After shelving my first refining project with my tail tucked and much reading, re reading, and video watching. I have my first button. 3.6g from 2lbs of mixed ceramic processors and some foils that I got from a friend. The shape is funky because I ran out of oxygen trying to remelt the button after I dropped it back in the dish, ruining the shape and pipe I "had". Anywho, enjoy and my sincerest thanks to everyone here at the GRF!!! Gotta love Harold's wash procedures. Thanks again everyone!!


----------



## samuel-a (Mar 18, 2014)

Very Well Done Floyd!!


----------



## Palladium (Mar 18, 2014)

8) 8)


----------



## philddreamer (Mar 18, 2014)

Oh yeah, that's what we've been talking about! 8) 

Good job!

Phil


----------



## necromancer (Mar 18, 2014)

very nice, how much foils did you ad to the batch ? 1.5 grams ??


----------



## Rodthrower18 (Mar 18, 2014)

1.7g of fairly clean foils got added to the batch. Thanks everyone!


----------



## necromancer (Mar 18, 2014)

Rodthrower18 said:


> 1.7g of fairly clean foils got added to the batch. Thanks everyone!
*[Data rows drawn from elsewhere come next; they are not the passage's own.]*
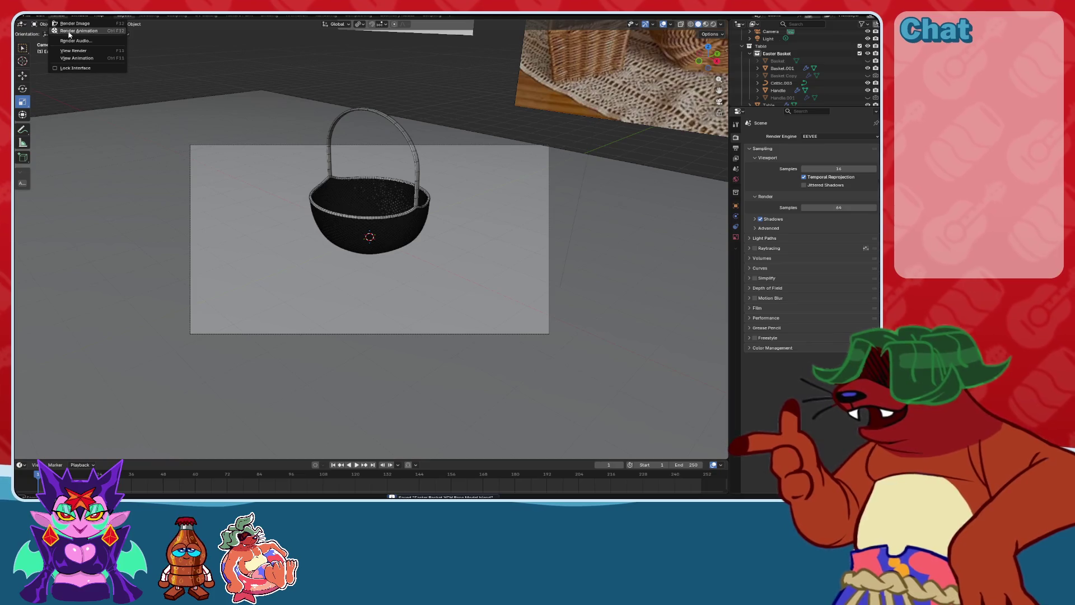
{"action": "left_click", "coordinate": [66, 28]}
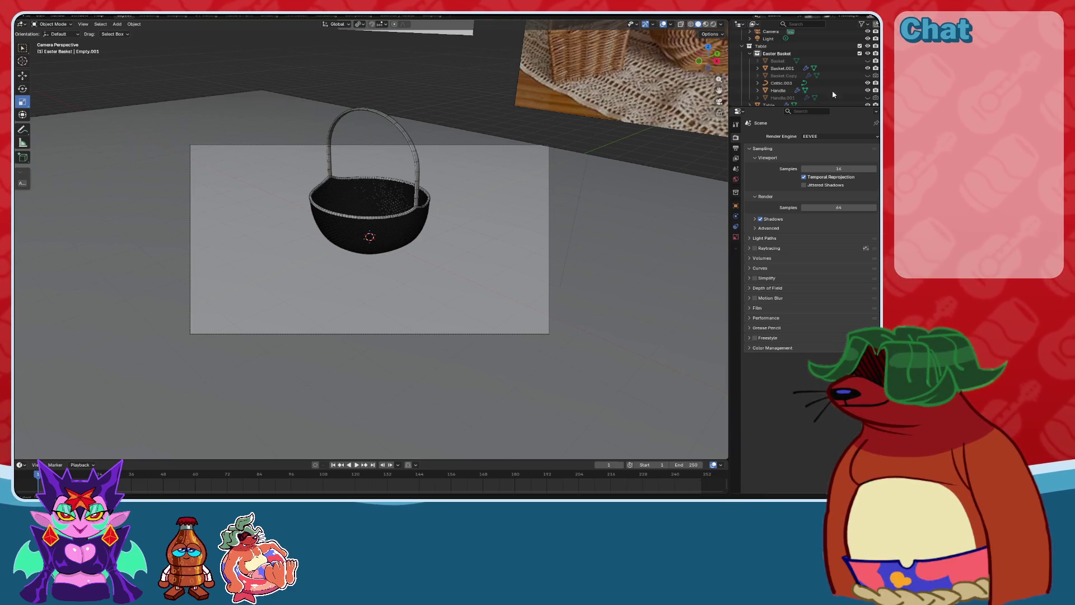
Leave camera view and select the Celtic.003 weave, orbiting around and below the basket.
{"action": "mouse_move", "coordinate": [522, 311]}
{"action": "middle_mouse_down"}
{"action": "mouse_move", "coordinate": [485, 203]}
{"action": "mouse_move", "coordinate": [547, 216]}
{"action": "mouse_move", "coordinate": [519, 221]}
{"action": "middle_mouse_up"}
{"action": "scroll", "coordinate": [485, 205], "scroll_direction": "up", "scroll_amount": 3}
{"action": "scroll", "coordinate": [457, 241], "scroll_direction": "up", "scroll_amount": 5}
{"action": "scroll", "coordinate": [457, 241], "scroll_direction": "up", "scroll_amount": 5}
i was close 0.2, to bad this was not a contest LOL


----------



## Pantherlikher (Mar 18, 2014)

Nice.
Has it's own unique shape and character.
Put that in your prize desplay and look at it every day.

B.S.


----------



## butcher (Mar 19, 2014)

Great, pretty gold in your pocket, and experience under your belt .


----------



## heliman4141 (Mar 19, 2014)

Rodthrower18,
Im curious, how did you add the scrowl bars to the right of your pictures? Was it an automatic due to the size via this site, or performed at your end thru software? 
Nifty way to post pics.


Dave


----------



## Rodthrower18 (Mar 19, 2014)

It's definitely part of the board code and not me haha.


----------



## heliman4141 (Apr 1, 2014)

Ok thanks,
Nice button by the way. Hope you reach your ounces without paying too dearly for them.
Its hard to refine & come out ahead unless you get the raw escrap for free, like a PC repair shop gets it etc.
Definate bragging rites however. 8)


----------



## artart47 (Apr 1, 2014)

Hey !
great job. I love the shape! Still grinnin?
artart47


----------



## Anonymous (Apr 2, 2014)

Nice work fella, hopefully the first of many.

Jon


----------



## bmgold2 (Apr 2, 2014)

Very nice job. I like the shape just the way it is.


----------